We did have some great years when she had self esteem. Can she get it back or was that a lie too?

It might have been a lie. Who knows. People can fake the self-esteem stuff for years.


Its concerning that you seem to blame the PTSD for all the lying. The miscarriage when you had a vasectomy. (If it was yours, she wouldn't be hiding all that, right? It would be more like "whoops, guess the vasectomy wasn't 100%....")

PTSD doesn't cause lying or cheating. You need to get into marriage counseling. She needs to get into trauma therapy. And I think you need your own therapist, too.
 
Having read your post, it sounds like it was right after her failure to gain her nursing degree, that her life went started to spin out of control.

That alone could have been the trigger, along with the feeling of low esteem, could have brought back the feelings of failure, and lack of confidence, that stayed with her after those horrific events that she suffered earlier in her life.

Try and get her to go to therapy, as it sounds like she really needs help, and give her all the support you can, as it must have been really hard for her to tell you those things, but with your love and support, along with professional help, you can help her get through this living hell that she is going through now.
 
Having read your post, it sounds like it was right after her failure to gain her nursing degree, that her...
you are quite perceptive. We had ten years of a good thing. We owned a very successful salon and we were both national performing artists for a well known hair care company. She would get on a stage in front of hundreds of people and was so charismatic they adored her. We stopped traveling to start a family. After our second child was born she wanted something new as a career. She always had to be busy. Ever changing, never content. She went into healthcare because her best friend at the time was a PA. She had dropped out of high school (now I know why) so she didn't really have the foundation to succeed. It is not an area where good looks and charisma matter much. She started school in 2007 and the cheating started in 2013 after years of struggling to succeed ended in failure. The counselor said she may have returned to what she was "good at" with the sex after feeling like a failure to me and to herself.
 
You didn't cause her relapse. She may have been triggered by your actions in many ways. Sometimes very good things, neutral things, and bad things can trigger people with PTSD.
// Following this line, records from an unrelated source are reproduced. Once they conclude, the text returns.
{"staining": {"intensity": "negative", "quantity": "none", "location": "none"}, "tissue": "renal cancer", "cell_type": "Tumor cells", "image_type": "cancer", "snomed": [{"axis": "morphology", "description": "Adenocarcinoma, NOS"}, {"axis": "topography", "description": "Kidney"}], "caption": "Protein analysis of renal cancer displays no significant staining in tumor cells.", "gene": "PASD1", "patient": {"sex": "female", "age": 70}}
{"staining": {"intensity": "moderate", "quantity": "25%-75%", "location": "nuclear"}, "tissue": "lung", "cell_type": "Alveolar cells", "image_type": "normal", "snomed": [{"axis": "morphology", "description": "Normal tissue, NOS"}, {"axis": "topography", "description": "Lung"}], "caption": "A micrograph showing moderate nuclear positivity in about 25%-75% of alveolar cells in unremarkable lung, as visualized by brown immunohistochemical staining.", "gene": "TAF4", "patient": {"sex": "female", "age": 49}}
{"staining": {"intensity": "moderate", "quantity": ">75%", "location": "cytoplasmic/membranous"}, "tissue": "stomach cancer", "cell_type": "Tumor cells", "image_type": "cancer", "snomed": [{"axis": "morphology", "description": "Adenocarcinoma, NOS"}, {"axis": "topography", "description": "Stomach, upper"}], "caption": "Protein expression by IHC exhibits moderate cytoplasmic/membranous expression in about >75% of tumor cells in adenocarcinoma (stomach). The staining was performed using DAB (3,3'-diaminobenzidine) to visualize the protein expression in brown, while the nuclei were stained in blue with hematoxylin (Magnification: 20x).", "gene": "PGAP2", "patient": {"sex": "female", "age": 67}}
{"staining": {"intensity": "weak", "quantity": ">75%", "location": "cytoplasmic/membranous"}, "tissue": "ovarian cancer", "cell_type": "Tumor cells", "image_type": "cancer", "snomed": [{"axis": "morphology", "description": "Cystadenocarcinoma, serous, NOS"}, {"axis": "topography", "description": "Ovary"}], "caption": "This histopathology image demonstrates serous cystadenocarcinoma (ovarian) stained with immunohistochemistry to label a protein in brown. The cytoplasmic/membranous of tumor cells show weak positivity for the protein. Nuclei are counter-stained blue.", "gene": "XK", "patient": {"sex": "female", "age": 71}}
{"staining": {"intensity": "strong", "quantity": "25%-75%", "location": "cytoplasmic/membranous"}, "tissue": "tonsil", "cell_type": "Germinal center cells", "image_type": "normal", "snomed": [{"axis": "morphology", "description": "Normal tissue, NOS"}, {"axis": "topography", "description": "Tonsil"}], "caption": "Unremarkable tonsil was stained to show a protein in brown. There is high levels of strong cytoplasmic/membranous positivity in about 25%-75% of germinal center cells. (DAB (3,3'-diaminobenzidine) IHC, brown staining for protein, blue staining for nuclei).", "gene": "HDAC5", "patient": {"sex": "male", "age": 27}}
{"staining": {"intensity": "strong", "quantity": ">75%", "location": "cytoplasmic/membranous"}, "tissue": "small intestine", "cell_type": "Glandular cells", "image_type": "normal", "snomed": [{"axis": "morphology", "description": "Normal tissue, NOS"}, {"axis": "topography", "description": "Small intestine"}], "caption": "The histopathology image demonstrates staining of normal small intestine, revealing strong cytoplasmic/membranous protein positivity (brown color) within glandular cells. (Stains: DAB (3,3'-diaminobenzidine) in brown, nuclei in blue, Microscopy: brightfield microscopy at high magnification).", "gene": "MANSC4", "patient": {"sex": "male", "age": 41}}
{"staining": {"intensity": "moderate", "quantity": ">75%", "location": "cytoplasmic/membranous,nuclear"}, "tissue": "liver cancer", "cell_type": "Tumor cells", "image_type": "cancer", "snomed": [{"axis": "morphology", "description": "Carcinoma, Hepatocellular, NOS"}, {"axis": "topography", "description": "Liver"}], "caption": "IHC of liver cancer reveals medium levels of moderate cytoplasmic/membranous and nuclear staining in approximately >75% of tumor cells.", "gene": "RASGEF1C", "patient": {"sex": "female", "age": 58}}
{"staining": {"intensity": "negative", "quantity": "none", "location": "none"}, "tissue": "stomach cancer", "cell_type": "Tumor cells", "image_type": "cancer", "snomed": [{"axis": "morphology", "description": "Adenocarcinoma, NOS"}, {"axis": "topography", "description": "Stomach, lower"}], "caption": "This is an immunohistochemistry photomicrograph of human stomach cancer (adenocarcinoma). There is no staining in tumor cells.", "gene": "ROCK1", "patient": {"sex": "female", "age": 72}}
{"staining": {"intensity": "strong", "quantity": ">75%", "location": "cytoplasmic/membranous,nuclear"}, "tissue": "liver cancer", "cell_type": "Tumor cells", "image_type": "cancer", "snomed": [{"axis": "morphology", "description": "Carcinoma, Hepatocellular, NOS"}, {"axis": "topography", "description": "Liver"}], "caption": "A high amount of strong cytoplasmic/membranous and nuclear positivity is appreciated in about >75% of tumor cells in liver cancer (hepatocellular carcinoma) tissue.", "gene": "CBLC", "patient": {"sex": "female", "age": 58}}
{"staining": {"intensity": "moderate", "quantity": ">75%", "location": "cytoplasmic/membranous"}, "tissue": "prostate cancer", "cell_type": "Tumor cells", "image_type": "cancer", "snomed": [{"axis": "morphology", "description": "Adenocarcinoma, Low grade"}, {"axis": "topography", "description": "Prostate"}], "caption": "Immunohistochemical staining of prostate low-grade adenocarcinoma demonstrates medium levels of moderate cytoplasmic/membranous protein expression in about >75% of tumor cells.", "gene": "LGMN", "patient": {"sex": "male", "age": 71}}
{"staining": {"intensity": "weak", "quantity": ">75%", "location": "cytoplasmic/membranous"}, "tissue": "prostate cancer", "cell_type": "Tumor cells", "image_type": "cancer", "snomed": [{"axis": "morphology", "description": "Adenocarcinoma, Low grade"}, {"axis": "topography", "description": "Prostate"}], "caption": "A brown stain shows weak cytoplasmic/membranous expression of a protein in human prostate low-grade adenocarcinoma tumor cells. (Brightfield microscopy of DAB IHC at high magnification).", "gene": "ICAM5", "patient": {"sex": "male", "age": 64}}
Something triggering a relapse is different triggering symptoms and someone choosing to relapse and not take more action to get help and get better.

I'm not so concerned that your actions "caused" or lead to her relapse. I am very concerned about the overall dynamic. You clearly do not trust her much, perhaps for very good cause, and she is all over the place. It seems there is more than just PTSD going on.

I agree with this 100%:
PTSD doesn't cause lying or cheating. You need to get into marriage counseling. She needs to get into trauma therapy. And I think you need your own therapist, too.